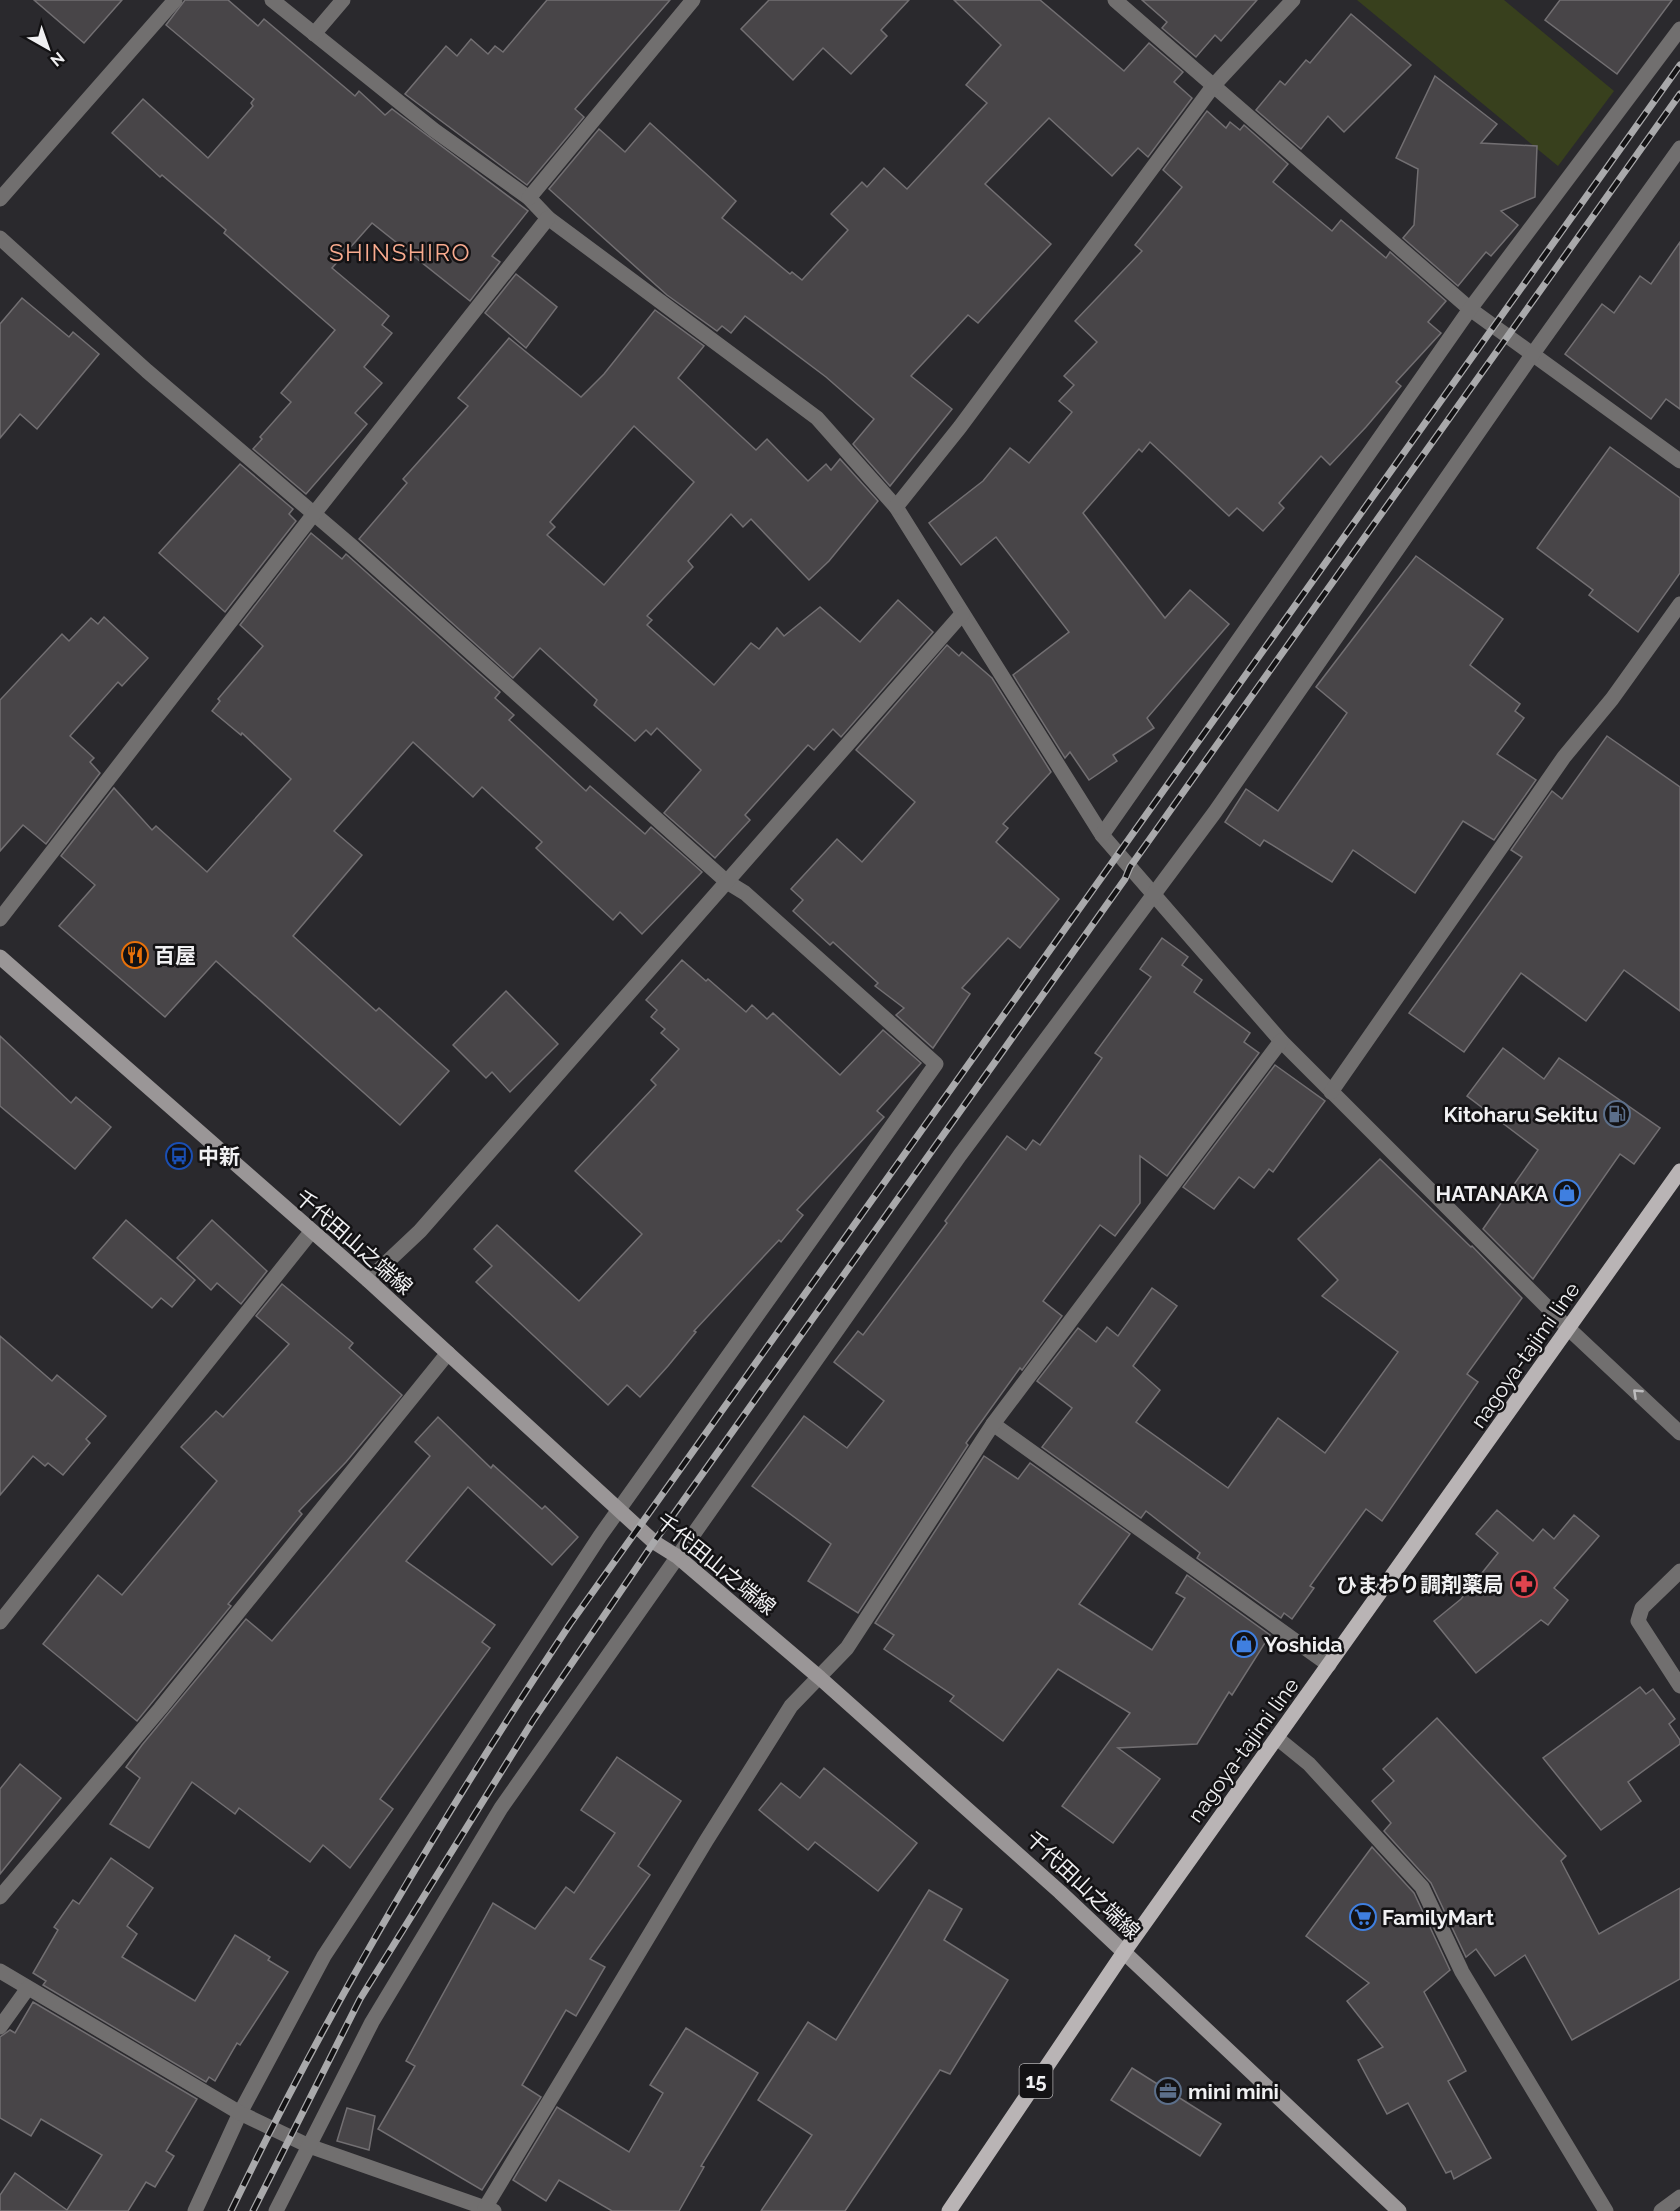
<svg xmlns="http://www.w3.org/2000/svg" width="1680" height="2211" viewBox="0 0 1680 2211" font-family="Raleway,'Noto Sans JP',sans-serif">
  <rect width="100%" height="100%" fill="#2a292d"/>
  <!-- green -->
  <path fill="#38401d" d="M1357 0H1504L1614 91 1558 166Z"/>
  <!-- building -->
  <g fill="#484548" stroke="#726f72" stroke-width="1.5" fill-rule="evenodd">
    <path d="M34 0H122L84 43Z"/>
    <path d="M185 0H228L258 26 264 19 355 96 359 91 385 115 392 109 528 211 492 256 500 262 470 301 372 223 332 268 389 316 382 325 392 333 364 367 382 383 355 413 367 424 306 494 253 449 262 439 260 437 291 402 281 393 335 330 224 233 226 230 162 175 160 177 112 133 143 99 208 158 253 106 251 103 254 99 166 25Z"/>
    <path d="M547 0H670L575 109 584 117 527 185 405 94 446 46 457 56 471 39 488 54 495 46 503 52Z"/>
    <path d="M769 0H909L881 30 887 36 851 74 823 48 793 80 741 29Z"/>
    <path d="M954 0H1040L1124 71 1149 43 1183 72 1174 82 1192 98 1148 157 1138 148 1112 176 1049 118 985 184 1051 244 978 323 968 315 911 376 952 409 890 486 853 444 874 419 826 377 745 316 731 333 722 326 717 331 667 295 549 189 599 129 625 152 650 123 736 201 722 218 790 274 792 272 802 280 848 230 831 214 862 182 867 187 884 168 907 189 987 103 966 85 1001 45Z"/>
    <path d="M1142 0H1257L1221 41 1215 35 1196 57 1162 28 1167 22Z"/>
    <path d="M1560 0H1672L1617 74 1545 20Z"/>
    <path d="M1351 14 1411 65 1344 132 1328 116 1301 149 1256 110 1280 81 1285 85 1306 60 1310 63Z"/>
    <path d="M1435 76 1497 124 1481 143 1537 146 1535 197 1501 211 1518 225 1491 256 1486 252 1458 286 1403 238 1414 225 1418 169 1396 158Z"/>
    <path d="M1207 111 1226 128 1230 122 1240 130 1244 125 1288 164 1273 182 1332 231 1341 220 1386 258 1390 252 1446 301 1428 322 1441 333 1396 382 1401 386 1366 427 1330 465 1321 456 1279 503 1284 508 1263 531 1237 508 1229 516 1150 442 1142 452 1139 449 1083 513 1165 618 1190 590 1229 624 1147 718 1154 728 1113 755 1117 761 1089 780 1070 752 1065 758 1013 675 1069 632 996 537 961 565 929 523 983 481 1010 448 1029 463 1072 412 1059 401 1074 385 1064 376 1097 342 1075 321 1142 251 1135 245 1182 187 1163 170Z"/>
    <path d="M1680 242V409L1666 399 1651 419 1565 354 1602 304 1614 313 1640 276 1651 284Z"/>
    <path d="M516 274 557 307 526 348 485 313Z"/>
    <path d="M22 298 69 337 73 332 99 354 37 429 20 414 0 438V324Z"/>
    <path d="M655 310 704 346 678 378 756 450 767 439 808 481 826 464 831 470 840 459 878 501 829 561 809 580 751 519 743 527 731 514 688 561 693 567 647 616 652 620 647 625 714 685 751 643 759 649 777 628 784 636 820 607 860 642 898 600 933 632 841 737 833 729 814 750 808 745 745 815 750 820 715 858 664 813 701 770 657 728 651 735 646 730 635 741 594 705 597 700 540 648 513 678 359 539 407 483 403 479 468 406 458 398 509 338 581 397 604 374ZM634 426 694 482 604 585 547 535 555 527 550 522Z"/>
    <path d="M1610 447 1680 498V573L1638 632 1589 595 1593 590 1537 548Z"/>
    <path d="M240 464 293 509 289 514 296 521 225 612 159 553Z"/>
    <path d="M311 533 342 559 346 554 500 692 495 698 514 715 509 720 586 791 590 786 645 834 651 827 702 872 642 934 620 912 613 920 536 848 542 842 482 787 473 797 413 742 334 831 362 855 293 936 376 1011 379 1008 449 1071 400 1125 216 961 165 1017 59 926 95 885 61 856 114 788 152 830 156 826 207 872 291 779 242 733 241 735 212 711 220 701 218 699 263 646 240 625Z"/>
    <path d="M1416 556 1503 619 1470 665 1520 704 1515 711 1524 718 1497 754 1536 780 1494 840 1463 821 1415 893 1353 850 1332 882 1264 840 1260 846 1225 822 1246 789 1278 811 1347 713 1316 687Z"/>
    <path d="M104 617 148 658 122 686 118 682 70 736 94 758 90 762 100 773 46 844 23 825 0 851V700L62 634 69 641 91 618 98 624Z"/>
    <path d="M947 645 959 656 962 652 992 678 1051 772 1003 824 1008 828 996 842 1059 899 1020 948 1008 938 962 988 970 994 933 1048 896 1015 904 1008 875 986 878 983 833 942 830 945 793 911 803 900 791 889 837 839 862 862 915 802 856 750Z"/>
    <path d="M1607 736 1680 787V1011L1624 970 1586 1021 1521 973 1464 1052 1409 1013 1522 857 1511 850 1552 791 1562 799Z"/>
    <path d="M1162 938 1188 957 1182 965 1202 980 1194 992 1250 1033 1244 1042 1259 1053 1167 1176 1140 1156V1203L1115 1236 1100 1225 1043 1301 1062 1316 1022 1370 1020 1368 966 1443 968 1445 858 1613 808 1581 831 1544 752 1486 804 1416 847 1448 884 1401 834 1362 858 1331 863 1335 947 1223 945 1221 1007 1136 1026 1150 1033 1140 1040 1145 1102 1058 1095 1053 1151 977 1140 969Z"/>
    <path d="M682 960 706 981 708 979 746 1012 752 1005 767 1019 773 1013 840 1075 883 1030 921 1063 877 1111 884 1117 797 1210 803 1215 781 1242 779 1240 694 1331 696 1332 668 1366 640 1397 627 1385 608 1405 476 1282 492 1266 474 1249 497 1225 579 1301 642 1234 575 1171 656 1085 651 1080 679 1049 661 1033 665 1029 651 1017 657 1010 646 1000Z"/>
    <path d="M506 991 558 1044 510 1092 492 1072 486 1078 453 1045Z"/>
    <path d="M0 1036 71 1103 76 1097 111 1127 75 1169 0 1106Z"/>
    <path d="M1503 1048 1544 1079 1559 1058 1660 1128 1634 1164 1620 1154 1533 1279 1483 1229 1538 1150 1467 1096Z"/>
    <path d="M1275 1065 1325 1101 1273 1172 1269 1169 1254 1188 1239 1177 1214 1209 1183 1187Z"/>
    <path d="M1380 1159 1471 1247 1472 1246 1522 1298 1467 1374 1478 1382 1382 1521 1366 1509 1310 1586 1314 1588 1292 1619 1284 1613 1281 1618 1197 1558 1200 1553 1146 1511 1141 1518 1042 1447 1072 1408 1037 1381 1078 1328 1096 1342 1107 1327 1118 1336 1152 1288 1177 1306 1133 1366 1160 1390 1136 1422 1228 1488 1278 1418 1325 1453 1398 1352 1322 1296 1338 1280 1298 1239Z"/>
    <path d="M126 1220 195 1280 172 1307 161 1298 152 1308 93 1258Z"/>
    <path d="M212 1220 267 1271 241 1304 217 1283 211 1290 177 1258Z"/>
    <path d="M282 1284 353 1343 349 1348 402 1395 346 1462 299 1511 302 1514 228 1604 231 1606 137 1721 43 1644 98 1575 122 1595 217 1481 181 1447 216 1411 223 1417 289 1344 256 1316Z"/>
    <path d="M0 1336 52 1381 57 1375 106 1416 86 1439 90 1443 63 1475 48 1463 45 1466 33 1456 0 1495Z"/>
    <path d="M438 1417 491 1468 493 1465 542 1509 545 1506 578 1537 552 1565 468 1487 406 1561 495 1625 482 1642 490 1648 380 1799 393 1809 350 1868 323 1845 310 1862 239 1808 235 1814 192 1782 149 1848 110 1824 140 1778 126 1767 142 1745 246 1619 272 1641 430 1456 415 1442Z"/>
    <path d="M984 1456 1018 1479 1030 1463 1130 1534 1079 1604 1152 1650 1185 1598 1176 1593 1187 1575 1270 1635 1232 1695 1229 1692 1197 1744 1118 1748 1160 1779 1113 1843 1062 1806 1130 1713 1058 1669 1003 1741 950 1701 954 1696 884 1649 894 1635 875 1623Z"/>
    <path d="M1497 1510 1533 1541 1543 1529 1554 1539 1574 1515 1599 1536 1554 1588 1568 1600 1548 1625 1541 1620 1476 1673 1434 1621 1461 1599 1498 1553 1476 1534Z"/>
    <path d="M1640 1687 1646 1694 1653 1689 1675 1719 1669 1724 1680 1740V1744L1628 1782 1641 1801 1601 1830 1543 1758Z"/>
    <path d="M1437 1718 1566 1856 1561 1861 1599 1934 1680 1888V1979L1572 2040 1525 1955 1495 1976 1476 1949 1466 1957 1431 1883 1384 1831 1391 1823 1372 1801 1394 1781 1383 1769Z"/>
    <path d="M617 1757 681 1801 638 1866 650 1875 590 1959 605 1967 576 2016 566 2010 522 2085 541 2097 482 2190 378 2129 415 2066 406 2061 493 1903 535 1929 566 1887 574 1893 615 1833 581 1810Z"/>
    <path d="M20 1764 61 1798 0 1874V1789Z"/>
    <path d="M824 1768 917 1843 878 1891 815 1842 808 1850 759 1810 781 1783 800 1798Z"/>
    <path d="M1372 1847 1414 1893 1450 1970 1424 1992 1466 2071 1448 2081 1491 2158 1454 2179 1451 2171 1446 2173 1408 2103 1387 2114 1358 2060 1383 2047 1347 2001 1369 1983 1306 1936Z"/>
    <path d="M111 1858 153 1888 127 1926 137 1934 122 1957 195 2001 235 1935 270 1957 268 1960 288 1972 240 2045 237 2043 215 2081 209 2077 206 2082 43 1985 46 1981 33 1973 58 1930 54 1927 73 1900 79 1904Z"/>
    <path d="M929 1890 962 1909 944 1940 1008 1980 950 2074 940 2070 845 2211H761L812 2135 758 2100 808 2022 836 2040Z"/>
    <path d="M33 2002 197 2099 166 2151 174 2156 155 2187 146 2182 128 2211H0V2195L15 2173 67 2210 102 2155 41 2119 31 2136 0 2118V2037L10 2030 15 2033Z"/>
    <path d="M686 2028 758 2073 701 2166 704 2167 679 2211H612L559 2180 546 2201 513 2180 557 2107 629 2152 663 2093 650 2085Z"/>
    <path d="M1132 2068 1221 2124 1200 2156 1111 2100Z"/>
    <path d="M347 2108 375 2116 369 2150 337 2141Z"/>
  </g>
  <g fill="none" stroke-linecap="round" stroke-linejoin="round">
    <!-- lane -->
    <path stroke="#716f6f" stroke-width="15" d="M993 1424 1329 1665"/>
    <!-- street -->
    <g stroke="#716f6f" stroke-width="15">
      <path d="M272 0 434 130 529 198 548 218 817 418 896 507 1102 835 1281 1041 1569 1329 1680 1433"/>
      <path d="M1115 0 1470 309 1680 461"/>
      <path d="M314 34 343 0"/>
      <path d="M529 198 693 0"/>
      <path d="M0 199 175 0"/>
      <path d="M0 238 147 371 354 548 727 882 745 893 936 1064 600 1536 324 1956 240 2113 195 2211"/>
      <path d="M896 507 960 427 1214 85 1293 0"/>
      <path d="M1102 835 1470 309 1680 29"/>
      <path d="M0 919 313 515 548 218"/>
      <path d="M1331 1092 1564 757 1612 699 1680 604"/>
      <path d="M368 1280 420 1231 962 614"/>
      <path d="M1680 1571 1642 1608 1638 1621 1680 1686"/>
      <path d="M0 1622 311 1232"/>
      <path d="M1277 1738 1309 1764 1422 1887 1462 1972 1606 2211"/>
      <path d="M0 1897 160 1709 448 1353"/>
      <path d="M0 1971 240 2113 309 2146 494 2211"/>
      <path d="M0 2027 28 1988"/>
      <path d="M485 2208 706 1841 791 1706 847 1648 993 1424 1281 1041"/>
      <path d="M276 2211 372 2022 501 1808 960 1155 1215 812 1532 355 1680 148"/>
      <path d="M1661 2211 1680 2197"/>
    </g>
    <!-- secondary -->
    <path stroke="#9a9697" stroke-width="15" d="M0 957 368 1280 654 1542 678 1557 820 1678 1060 1892 1399 2211"/>
    <!-- primary -->
    <path stroke="#b9b4b5" stroke-width="15" d="M949 2211 1124 1952 1680 1171"/>
    <defs>
      <g id="rail">
        <path d="M231 2211C329 2006 445 1812 570 1624L1680 65"/>
        <path d="M253 2211 360 1999 534 1719 654 1542 1125 879 1130 867 1680 94"/>
      </g>
    </defs>
    <!-- rail casing -->
    <use href="#rail" stroke="#a9a9ab" stroke-width="7"/>
    <!-- rail -->
    <use href="#rail" stroke="#131214" stroke-width="4.5" stroke-dasharray="14" stroke-linecap="butt"/>
  </g>
  <!-- one-way arrows -->
  <defs><path id="oneway-chevron" d="M-2-3.5L2.5 0L-2 3.5" fill="none" stroke-width="1.6" stroke-linecap="round" stroke-linejoin="round" transform="scale(1.5)"/></defs>
  <use stroke="#bdbcbe" href="#oneway-chevron" transform="translate(1637 1393) rotate(-137)"/>
  <!-- icons -->
  <defs>
    <symbol id="restaurant-ring" viewBox="-11 -11 22 22"><circle r="9.5" fill="#131214" stroke="#e8710a" stroke-width="1.5"/><path d="M-5-6h1v4h1v-4h1v4h1v-4h1v5L-1.5 .5V6h-2V.5L-5-1ZM5-6V6H3V1.5H1.5Q1.5-4 5-6Z" fill="#e8710a"/></symbol>
    <symbol id="fuel-ring" viewBox="-11 -11 22 22"><circle r="9.5" fill="#131214" stroke="#5c6f8a" stroke-width="1.5"/><path d="M-5.5-6h7V0h2V4h1.3V-2.5L3-4.5l.8-.8L6-3V5H2.5V1h-1V6h-7ZM-4.2-4.7v3.2H.2V-4.7Z" fill="#5c6f8a"/></symbol>
    <symbol id="bus-ring" viewBox="-11 -11 22 22"><circle r="9.5" fill="#131214" stroke="#1a4fb4" stroke-width="1.5"/><path d="M-5-6H5V4H4V6H2V4H-2V6H-4V4H-5ZM-3.5-4V0h7V-4ZM-3.5 1.2v1.5H-2V1.2ZM2 1.2v1.5H3.5V1.2Z" fill="#1a4fb4"/></symbol>
    <symbol id="shop-ring" viewBox="-11 -11 22 22"><circle r="9.5" fill="#131214" stroke="#3f7fe0" stroke-width="1.5"/><path d="M-5-2.5h2.3a2.7 3.5 0 0 1 5.4 0H5L5.5 6h-11ZM-1.5-2.5h3a1.5 2.3 0 0 0-3 0Z" fill="#3f7fe0"/></symbol>
    <symbol id="pharmacy-ring" viewBox="-11 -11 22 22"><circle r="9.5" fill="#131214" stroke="#e0444e" stroke-width="1.5"/><path d="M-2-6h4v4h4v4h-4v4h-4v-4h-4v-4h4Z" fill="#e0444e"/></symbol>
    <symbol id="supermarket-ring" viewBox="-11 -11 22 22"><circle r="9.5" fill="#131214" stroke="#3f7fe0" stroke-width="1.5"/><path d="M-6-5.5h2.5l.6 2H6L4.5 2H-2.5L-4.4-4H-6ZM-1.5 3.2a1.3 1.3 0 1 0 .1 0ZM3 3.2a1.3 1.3 0 1 0 .1 0Z" fill="#3f7fe0"/></symbol>
    <symbol id="office-ring" viewBox="-11 -11 22 22"><circle r="9.5" fill="#131214" stroke="#5c6f8a" stroke-width="1.5"/><path d="M-6-3h4V-5.5h4V-3h4V5H-6ZM-1-4.5V-3h2v-1.5ZM-6 0V1H6V0Z" fill="#5c6f8a"/></symbol>
  </defs>
  <g fill-rule="evenodd">
    <use href="#restaurant-ring" x="120" y="940" width="30" height="30"/>
    <use href="#fuel-ring" x="1602" y="1099" width="30" height="30"/>
    <use href="#bus-ring" x="164" y="1141" width="30" height="30"/>
    <use href="#shop-ring" x="1552" y="1178" width="30" height="30"/>
    <use href="#pharmacy-ring" x="1509" y="1569" width="30" height="30"/>
    <use href="#shop-ring" x="1229" y="1629" width="30" height="30"/>
    <use href="#supermarket-ring" x="1348" y="1902" width="30" height="30"/>
    <use href="#office-ring" x="1153" y="2076" width="30" height="30"/>
  </g>
  <g text-anchor="middle" dominant-baseline="central" stroke-width="5" stroke-linejoin="round" paint-order="stroke">
    <!-- shield labels -->
    <rect fill="#131214" stroke="#aeadaf" stroke-width="1.5" x="1019.5" y="2064" width="33" height="34" rx="4.5"/>
    <g font-size="20" font-weight="bold" fill="#f0f0f2">
      <text x="1036" y="2081">15</text>
    </g>
    <!-- poi labels -->
    <g font-size="21" font-weight="bold" fill="#f0f0f2" stroke="#131214" text-anchor="start">
      <text x="154" y="955">百屋</text>
      <text x="1598" y="1114" text-anchor="end">Kitoharu Sekitu</text>
      <text x="198" y="1156">中新</text>
      <text x="1548" y="1193" text-anchor="end">HATANAKA</text>
      <text x="1504" y="1584" text-anchor="end">ひまわり調剤薬局</text>
      <text x="1264" y="1644">Yoshida</text>
      <text x="1382" y="1917">FamilyMart</text>
      <text x="1188" y="2091">mini mini</text>
    </g>
    <!-- street labels -->
    <g font-size="21" fill="#f0f0f2" stroke="#131214">
      <text transform="translate(354 1242) rotate(41)">千代田山之端線</text>
      <text transform="translate(1525 1355) rotate(-55)">nagoya-tajimi line</text>
      <text transform="translate(716 1564) rotate(39)">千代田山之端線</text>
      <text transform="translate(1243 1750) rotate(-54)">nagoya-tajimi line</text>
      <text transform="translate(1083 1885) rotate(43)">千代田山之端線</text>
    </g>
    <!-- quarter labels -->
    <g font-size="24" letter-spacing="1.5" fill="#f9ab8f" stroke="#131214">
      <text x="400" y="252">SHINSHIRO</text>
    </g>
  </g>
  <!-- north arrow -->
  <g transform="translate(48 48) rotate(140)" stroke="#131214" stroke-width="4.5" paint-order="stroke">
  <path d="M0-4.5L10 22L0 15L-10 22Z" fill="#f0f0f2"/>
  <text y="-9" font-size="16" font-weight="bold" text-anchor="middle" fill="#f0f0f2">N</text>
  </g>
</svg>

# WHAT THE TASK REQUIRES:
Using the entries shown above, reproduce verbatim the lines from the line bearing "556 1503 619" to the line bearing "991 558 1044", inclusive.

# ANSWER SECTION:
    <path d="M1416 556 1503 619 1470 665 1520 704 1515 711 1524 718 1497 754 1536 780 1494 840 1463 821 1415 893 1353 850 1332 882 1264 840 1260 846 1225 822 1246 789 1278 811 1347 713 1316 687Z"/>
    <path d="M104 617 148 658 122 686 118 682 70 736 94 758 90 762 100 773 46 844 23 825 0 851V700L62 634 69 641 91 618 98 624Z"/>
    <path d="M947 645 959 656 962 652 992 678 1051 772 1003 824 1008 828 996 842 1059 899 1020 948 1008 938 962 988 970 994 933 1048 896 1015 904 1008 875 986 878 983 833 942 830 945 793 911 803 900 791 889 837 839 862 862 915 802 856 750Z"/>
    <path d="M1607 736 1680 787V1011L1624 970 1586 1021 1521 973 1464 1052 1409 1013 1522 857 1511 850 1552 791 1562 799Z"/>
    <path d="M1162 938 1188 957 1182 965 1202 980 1194 992 1250 1033 1244 1042 1259 1053 1167 1176 1140 1156V1203L1115 1236 1100 1225 1043 1301 1062 1316 1022 1370 1020 1368 966 1443 968 1445 858 1613 808 1581 831 1544 752 1486 804 1416 847 1448 884 1401 834 1362 858 1331 863 1335 947 1223 945 1221 1007 1136 1026 1150 1033 1140 1040 1145 1102 1058 1095 1053 1151 977 1140 969Z"/>
    <path d="M682 960 706 981 708 979 746 1012 752 1005 767 1019 773 1013 840 1075 883 1030 921 1063 877 1111 884 1117 797 1210 803 1215 781 1242 779 1240 694 1331 696 1332 668 1366 640 1397 627 1385 608 1405 476 1282 492 1266 474 1249 497 1225 579 1301 642 1234 575 1171 656 1085 651 1080 679 1049 661 1033 665 1029 651 1017 657 1010 646 1000Z"/>
    <path d="M506 991 558 1044 510 1092 492 1072 486 1078 453 1045Z"/>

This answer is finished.